Der heute 74-jährige bleibt dort nicht stehen. Vielmehr widmet er sich dem Gegenstand seines Interesses auch in anderen Formaten. Er geht seine Malerei sogar analytisch an, indem er neben dem Bild eines Hofes die Farben einzeln vorstellt, mit denen er sein Werk aufgebaut hat.
Auf separaten, monochromen Tafeln werden dann etwa ein grünliches Weiß oder ein warmer Creme-Ton gleichsam unter die Lupe genommen. Wie sorgsam, wenn nicht gar skrupulös Albi Maier bei alledem vorgeht, belegen die Übermalungen, mit denen er ein ums andere Mal seine Schwarzwaldhof-Schilderungen auslöscht.

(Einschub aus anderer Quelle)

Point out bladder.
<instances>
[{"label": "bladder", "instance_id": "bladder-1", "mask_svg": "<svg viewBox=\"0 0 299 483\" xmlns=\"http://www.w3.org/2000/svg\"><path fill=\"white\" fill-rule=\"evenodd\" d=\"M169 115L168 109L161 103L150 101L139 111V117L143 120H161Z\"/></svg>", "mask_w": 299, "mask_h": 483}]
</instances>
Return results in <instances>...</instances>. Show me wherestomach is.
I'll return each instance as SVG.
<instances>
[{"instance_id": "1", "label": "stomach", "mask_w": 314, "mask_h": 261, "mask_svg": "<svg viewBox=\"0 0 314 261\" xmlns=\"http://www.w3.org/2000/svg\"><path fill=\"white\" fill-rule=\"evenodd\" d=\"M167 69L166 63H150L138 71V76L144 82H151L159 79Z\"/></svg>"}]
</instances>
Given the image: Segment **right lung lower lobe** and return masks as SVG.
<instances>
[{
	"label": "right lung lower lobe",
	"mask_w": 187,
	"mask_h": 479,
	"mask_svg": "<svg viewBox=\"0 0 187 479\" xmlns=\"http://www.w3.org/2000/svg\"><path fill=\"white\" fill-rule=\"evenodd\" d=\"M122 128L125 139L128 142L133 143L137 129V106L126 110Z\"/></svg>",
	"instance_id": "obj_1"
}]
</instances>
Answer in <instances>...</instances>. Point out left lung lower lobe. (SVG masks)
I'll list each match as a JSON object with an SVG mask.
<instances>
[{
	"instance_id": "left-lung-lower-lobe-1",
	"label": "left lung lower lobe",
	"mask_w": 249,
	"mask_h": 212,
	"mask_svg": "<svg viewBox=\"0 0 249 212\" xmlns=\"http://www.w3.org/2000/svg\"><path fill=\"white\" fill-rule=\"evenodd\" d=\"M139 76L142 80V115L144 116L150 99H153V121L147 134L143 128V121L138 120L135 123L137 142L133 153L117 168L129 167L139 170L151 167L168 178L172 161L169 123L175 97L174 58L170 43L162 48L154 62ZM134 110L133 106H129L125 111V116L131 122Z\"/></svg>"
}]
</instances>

Ähnlich wie seine völlig ungegenständlichen, rein aus dem Malfluss abgeleiteten Arbeiten belegen sie das Ethos, mit dem der Künstler, der nie eine einschlägige Hochschule besuchte, an sein Metier herangeht. Denn: Die Malerei ernst nehmen, heißt, sie in Frage stellen - vor allem dann, wenn man sie besonders gut beherrscht. Wobei Ernsthaftigkeit offenbar einen Grundzug ausmacht im Wesen Maiers: Neben den Bildern umfasst die Ausstellung etliche, teilweise reich verzierte schwarze Hauben, wie sie traditionellen Tracht verheirateter Frauen im Schwarzwald gehörten. Jetzt unterstreichen sie Maiers Respekt von einer gewachsenen und eigentlich vergangenen Volkskultur.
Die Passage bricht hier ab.